Rz. 11
§ 27 Abs. 1 ErbStG setzt den Übergang von Vermögen voraus, das seinerseits beim Ersterwerb der Besteuerung unterlegen hat. Der insoweit geforderte Übergang "desselben" Vermögens bedeutet nicht, dass das vom Zweiterwerber erworbene Vermögen in seiner konkreten Form mit dem vom Ersterwerber erlangten Vermögen identisch sein muss. Gegen eine solche Auslegung spricht, dass § 27 Abs. 1 ErbStG – anders als z. B. § 13 Abs. 1 Nr. 10 ErbStG – auf das "Vermögen" und nicht auf "Vermögensgegenstände" abhebt. Durch den "Vermögensgegenstand" ist ein einzelner zum Vermögen gehörender konkreter Gegenstand bezeichnet. Der Begriff "Vermögen" umschreibt hingegen eine Gesamtheit geldwerter Gegenstände. Aus diesem Grund genügt für den Übergang von Vermögen i. S. d. § 27 Abs. 1 ErbStG, dass eine nachweisbare Kontinuität des Wertsaldos besteht. Bei einem Austausch eines Gegenstands liegt mithin dasselbe Vermögen vor, wenn sein Wert als Gegenstand der früheren und der nunmehrigen Bereicherung erhalten bleibt. Werden also z. B. Wertpapiere verkauft und mit dem Erlös ein Grundstück angeschafft, so steht dies der Begünstigung aus § 27 ErbStG nicht entgegen.

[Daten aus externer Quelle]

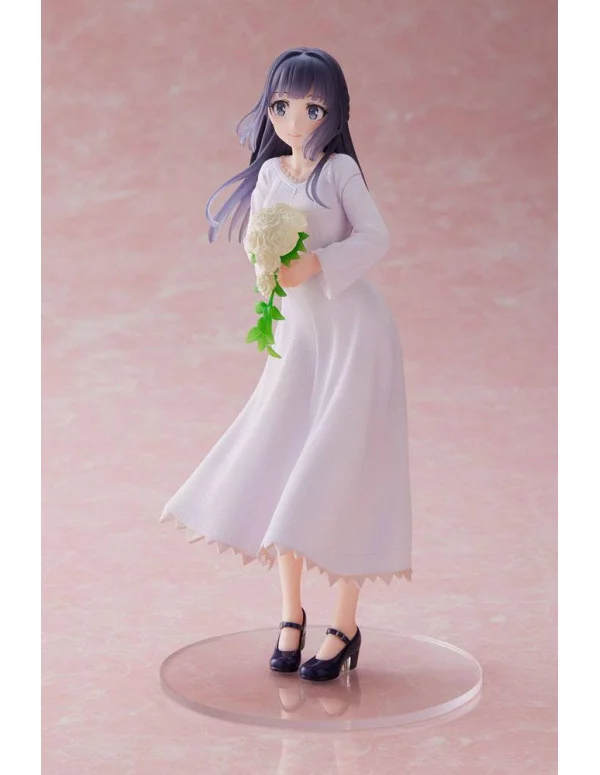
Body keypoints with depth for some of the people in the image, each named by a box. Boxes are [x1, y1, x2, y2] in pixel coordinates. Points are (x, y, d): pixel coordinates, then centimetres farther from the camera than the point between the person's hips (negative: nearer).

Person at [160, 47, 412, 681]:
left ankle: (344, 625, 6)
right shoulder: (270, 173, 7)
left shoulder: (339, 168, -7)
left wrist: (315, 263, -22)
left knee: (338, 471, -5)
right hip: (297, 334, 5)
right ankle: (291, 614, 19)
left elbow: (375, 237, -11)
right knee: (279, 469, 5)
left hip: (353, 329, -5)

Eine Art- und Funktionsgleichheit des Vermögensgegenstands, wie sie von der Rspr. im Zusammenhang des § 13 Abs. 1 Nr. 10 ErbStG gefordert wird, muss insoweit nicht bestehen.
Rz. 12
§ 27 ErbStG ist auch bei der Übertragung eines Nacherbenanwartschaftsrechts auf den Vorerben anwendbar. Durch diese Übertragung des Nacherbenanwartschaftsrechts wird der Vorerbe unbeschränkter Vollerbe. Bei dem Nacherben wird bezüglich des ihm zufließenden Entgelts durch § 3 Abs. 2 Nr. 6 ErbStG ein Erwerb vom Erblasser fingiert. Diese Fiktion ist auch bei der Anwendung des § 27 ErbStG bezüglich des vorausgesetzten Erwerbs desselben Vermögens zu beachten. Sofern mithin das an den Nacherben gezahlte Entgelt aus Vermögen stammt, das der Vorerbe von Personen erhalten hat, zu denen er im Verhältnis der Steuerklasse I steht, ist § 27 ErbStG anwendbar.
Rz. 13
Ist Vor- und Nacherbfolge angeordnet und tritt der Nacherbfall durch den Tod des Vorerben ein, ist § 27 ErbStG unter seinen näheren Voraussetzungen anwendbar. Anderes gilt aber im Fall des nicht durch den Tod des Vorerben eintretenden (vorzeitigen) Nacherbfalls. Hierzu ordnet § 6 Abs. 3 S. 2 ErbStG die Anrechnung der vom Vorerben entrichteten Steuer abzüglich des Steuerbetrags, der der tatsächlichen Bereicherung des Vorerben entspricht, an. Mit Rücksicht auf die Anrechnungsregelung des § 6 Abs. 3 S. 2 ErbStG ist der Erwerb des in der Steuerklasse I besteuerten Vorerben nicht als belasteter Erwerb i. S. d. § 27 ErbStG zu berücksichtigen (R E 27 Abs. 3 ErbStR 2019). Damit unterbleibt die Anrechnung nach § 27 ErbStG allerdings auch insoweit, als der Vorerbe tatsächlich eine Bereicherung zu versteuern hatte.
Rz. 14
Ob und in welchem Umfang Wertsteigerungen des Vermögens zwischen Erst- und Letzterwerb von der Vergünstigung des § 27 ErbStG ausgenommen sind, hat wegen der Ermäßigungshöchstgrenze des § 27 Abs. 3 ErbStG nur geringe praktische Bedeutung. Denn § 27 Abs. 3 ErbStG schließt eine Entlastung insoweit aus, als die Wertsteigerung noch nicht der Besteuerung unterlegen hat und daher keine mehrfache Steuerbelastung droht. Praktische Schwierigkeiten ergeben sich allerdings, wenn "dasselbe" Vermögen nur noch teilweise auf den Letzterwerber übergeht und überdies bei den einzelnen Gegenständen Wertveränderungen eingetreten sind. In derartigen Fällen wird die Ermittlung des Umfangs des begünstigten Vermögensübergangs häufig nur im Wege einer Schätzung möglich sein. Kommt es vor dem Letzterwerb zu einer Wertminderung desselben Vermögens, darf nur der geminderte Wert im Zeitpunkt des Nacherwerbs in die Ermäßigung einbezogen werden.